The corporate media is talking constantly about the lottery, and the potential 2/3 of a billion dollar prize tonight. To their credit they do point out the 176,000,000 to 1 odds and how absurd that is, all the while showing the people lined up for blocks certain they can beat the odds. The people they interview in these lines are all gambling to have the American dream: to pay the bills, send the kids to college, buy a house, help their friends or stray cats, or maybe get their teeth fixed.
A lottery like this is harmless fun in itself, but the tragedy isn’t just the occasional person who spends his or her life savings to buy tickets convinced of the possibility of winning. It’s what our society has come to: that these people are increasingly seen as normal, hopeful people, and not as pathetic. Really, they are the tragic victims of 30 years of Republican economic thinking. For the bottom 80% of Americans, the lottery is their one shot at economic freedom.
When these lotteries started you heard lots of stories about people who spent their life saving because they were sure they could win.
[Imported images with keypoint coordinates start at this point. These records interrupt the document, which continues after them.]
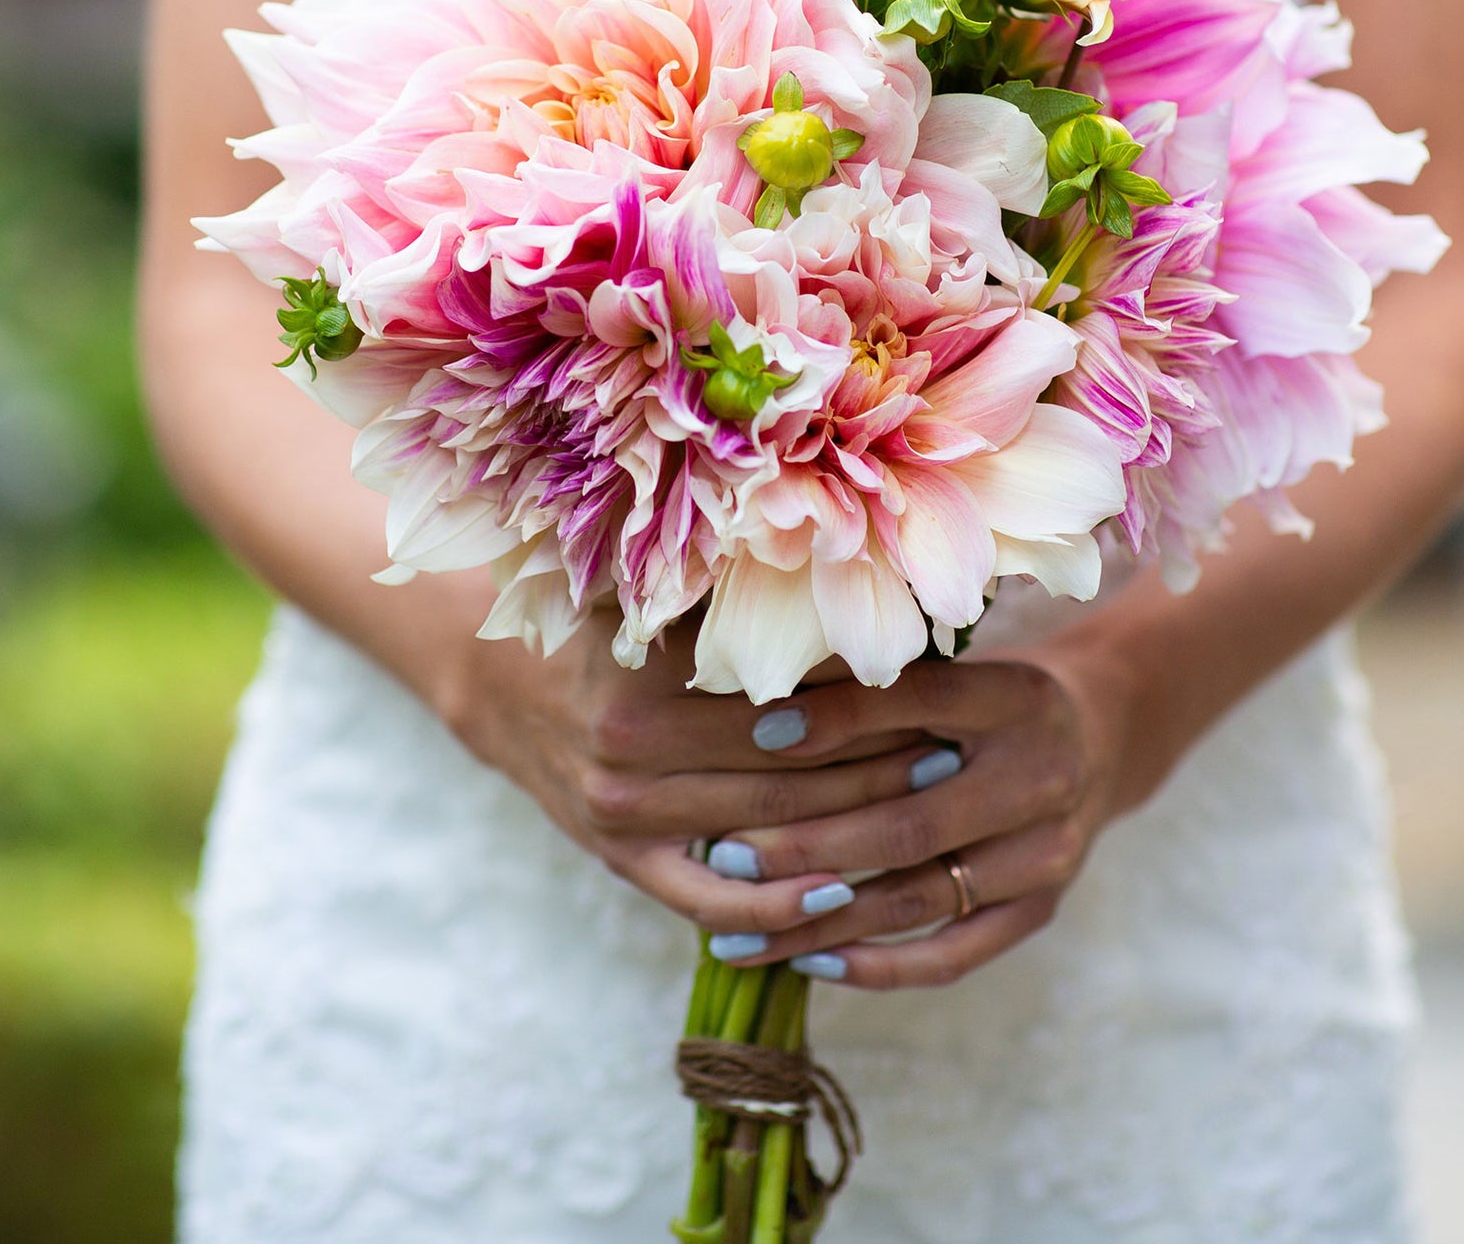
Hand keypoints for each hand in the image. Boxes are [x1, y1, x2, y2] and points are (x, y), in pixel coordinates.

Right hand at [427, 606, 941, 943]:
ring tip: (926, 813)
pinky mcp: (626, 864)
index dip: (869, 702)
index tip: (939, 693)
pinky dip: (776, 908)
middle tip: (955, 755)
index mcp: (646, 685)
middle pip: (788, 772)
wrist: (508, 689)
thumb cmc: (604, 623)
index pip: (787, 704)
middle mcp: (632, 759)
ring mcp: (626, 820)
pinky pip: (711, 901)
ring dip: (852, 829)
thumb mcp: (649, 588)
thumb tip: (833, 555)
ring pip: (766, 834)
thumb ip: (724, 582)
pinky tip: (839, 898)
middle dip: (879, 766)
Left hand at [703, 643, 1146, 989]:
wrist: (1098, 738)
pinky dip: (877, 965)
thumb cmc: (988, 697)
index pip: (920, 704)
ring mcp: (1045, 854)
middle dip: (808, 845)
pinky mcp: (1040, 910)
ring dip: (821, 920)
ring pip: (918, 899)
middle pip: (910, 823)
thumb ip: (878, 685)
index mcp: (1015, 697)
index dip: (839, 718)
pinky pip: (951, 953)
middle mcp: (1040, 777)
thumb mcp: (954, 667)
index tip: (757, 732)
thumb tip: (762, 702)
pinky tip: (810, 962)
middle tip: (725, 855)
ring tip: (739, 932)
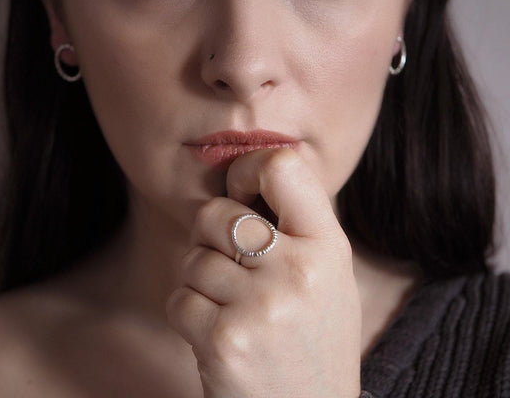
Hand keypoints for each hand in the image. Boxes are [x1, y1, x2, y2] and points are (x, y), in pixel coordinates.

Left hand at [166, 148, 361, 396]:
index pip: (282, 167)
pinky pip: (180, 299)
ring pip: (193, 260)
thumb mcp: (329, 279)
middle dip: (209, 237)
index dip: (248, 169)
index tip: (239, 191)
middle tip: (229, 268)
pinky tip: (218, 337)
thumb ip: (296, 229)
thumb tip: (241, 175)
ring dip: (201, 284)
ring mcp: (261, 307)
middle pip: (216, 214)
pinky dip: (189, 316)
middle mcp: (299, 272)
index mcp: (328, 248)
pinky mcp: (224, 340)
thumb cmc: (312, 343)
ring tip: (233, 312)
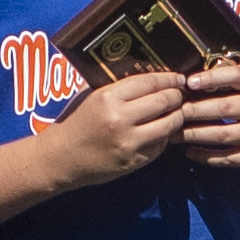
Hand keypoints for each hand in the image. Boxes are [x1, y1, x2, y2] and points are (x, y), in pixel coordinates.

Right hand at [31, 70, 189, 188]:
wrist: (60, 158)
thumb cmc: (75, 123)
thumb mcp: (92, 96)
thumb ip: (119, 88)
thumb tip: (151, 78)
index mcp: (108, 98)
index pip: (150, 82)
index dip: (169, 78)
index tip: (178, 78)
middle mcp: (120, 119)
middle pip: (164, 101)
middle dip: (177, 96)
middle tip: (179, 94)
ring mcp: (128, 142)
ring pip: (169, 125)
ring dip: (177, 116)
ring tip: (176, 112)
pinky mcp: (133, 161)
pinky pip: (160, 145)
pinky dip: (164, 137)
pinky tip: (160, 131)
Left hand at [179, 61, 239, 169]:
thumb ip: (232, 81)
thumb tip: (193, 79)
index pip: (238, 76)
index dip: (213, 78)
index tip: (189, 82)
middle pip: (226, 108)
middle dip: (196, 110)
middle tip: (175, 112)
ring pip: (224, 135)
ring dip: (196, 135)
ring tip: (175, 134)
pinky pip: (228, 158)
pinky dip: (206, 156)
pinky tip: (189, 152)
You do increase your odds by buying more than one ticket, but not enough to matter. There were even companies formed to buy out all the tickets when the odds were only 50 million to one. It’s physically impossible to do this with the new higher odds.
I’m surprised they don’t raise the odds so high that nobody would ever be likely to win, - they’d still sell tickets. In fact, the states play the lottery too, - the state with the winner gets a nice windfall from the income tax of close to a billion dollars. The state might fill some potholes, but more likely give another tax break to individuals who by themselves make a billion dollars a year, or more, and typically pay no significant taxes.
What to do with that much money if you win? I’ve been giving it some thought, people are always wanting investment advice. The thing is, there is no safe place to put money. Besides the fundamental instability of the crazy situation we find ourselves in, there is a realistic level of paranoia to consider. If you have lots of money you aren’t suddenly allowed past the velvet rope by the one percent’s bouncer.
Having a real money makes you a target for those who make their money by looting and pillaging, they don‘t just go after the middleclass. Even if you invest conservatively, you could wake up one morning and find your investment is now worthless, since most investments today are just paper. Buying hard assets is no guarantee of safety as their value is set by markets that are inflated and then collapse to far lower levels than is realistic.
To be safe with your money, you really need to be in the “too big to fail” class, the people who just “create” money out of thin air, and they don’t let riff-raff like you and me in, no matter how much money we have for now. You weren’t a legacy admission to Yale? Forget about it.
With a couple of hundred million, leaving the country is an option, but you are kidding yourself that you’re really safe. Safety is in numbers, but not the kind on your bank account.